[[ Data shown, beginning ]]

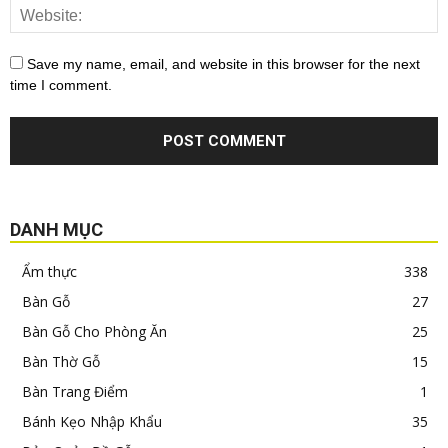
Save my name, email, and website in this browser for the next
time I comment.
DANH MỤC
Ẩm thực
338
Bàn Gỗ
27
Bàn Gỗ Cho Phòng Ăn
25
Bàn Thờ Gỗ
15
Bàn Trang Điểm
1
Bánh Kẹo Nhập Khẩu
35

[[ Data shown, end ]]

Prompt >> Leave the images out and give the rest of the data again exactly.

Solution to the exercise >>
Save my name, email, and website in this browser for the next
time I comment.
DANH MỤC
Ẩm thực
338
Bàn Gỗ
27
Bàn Gỗ Cho Phòng Ăn
25
Bàn Thờ Gỗ
15
Bàn Trang Điểm
1
Bánh Kẹo Nhập Khẩu
35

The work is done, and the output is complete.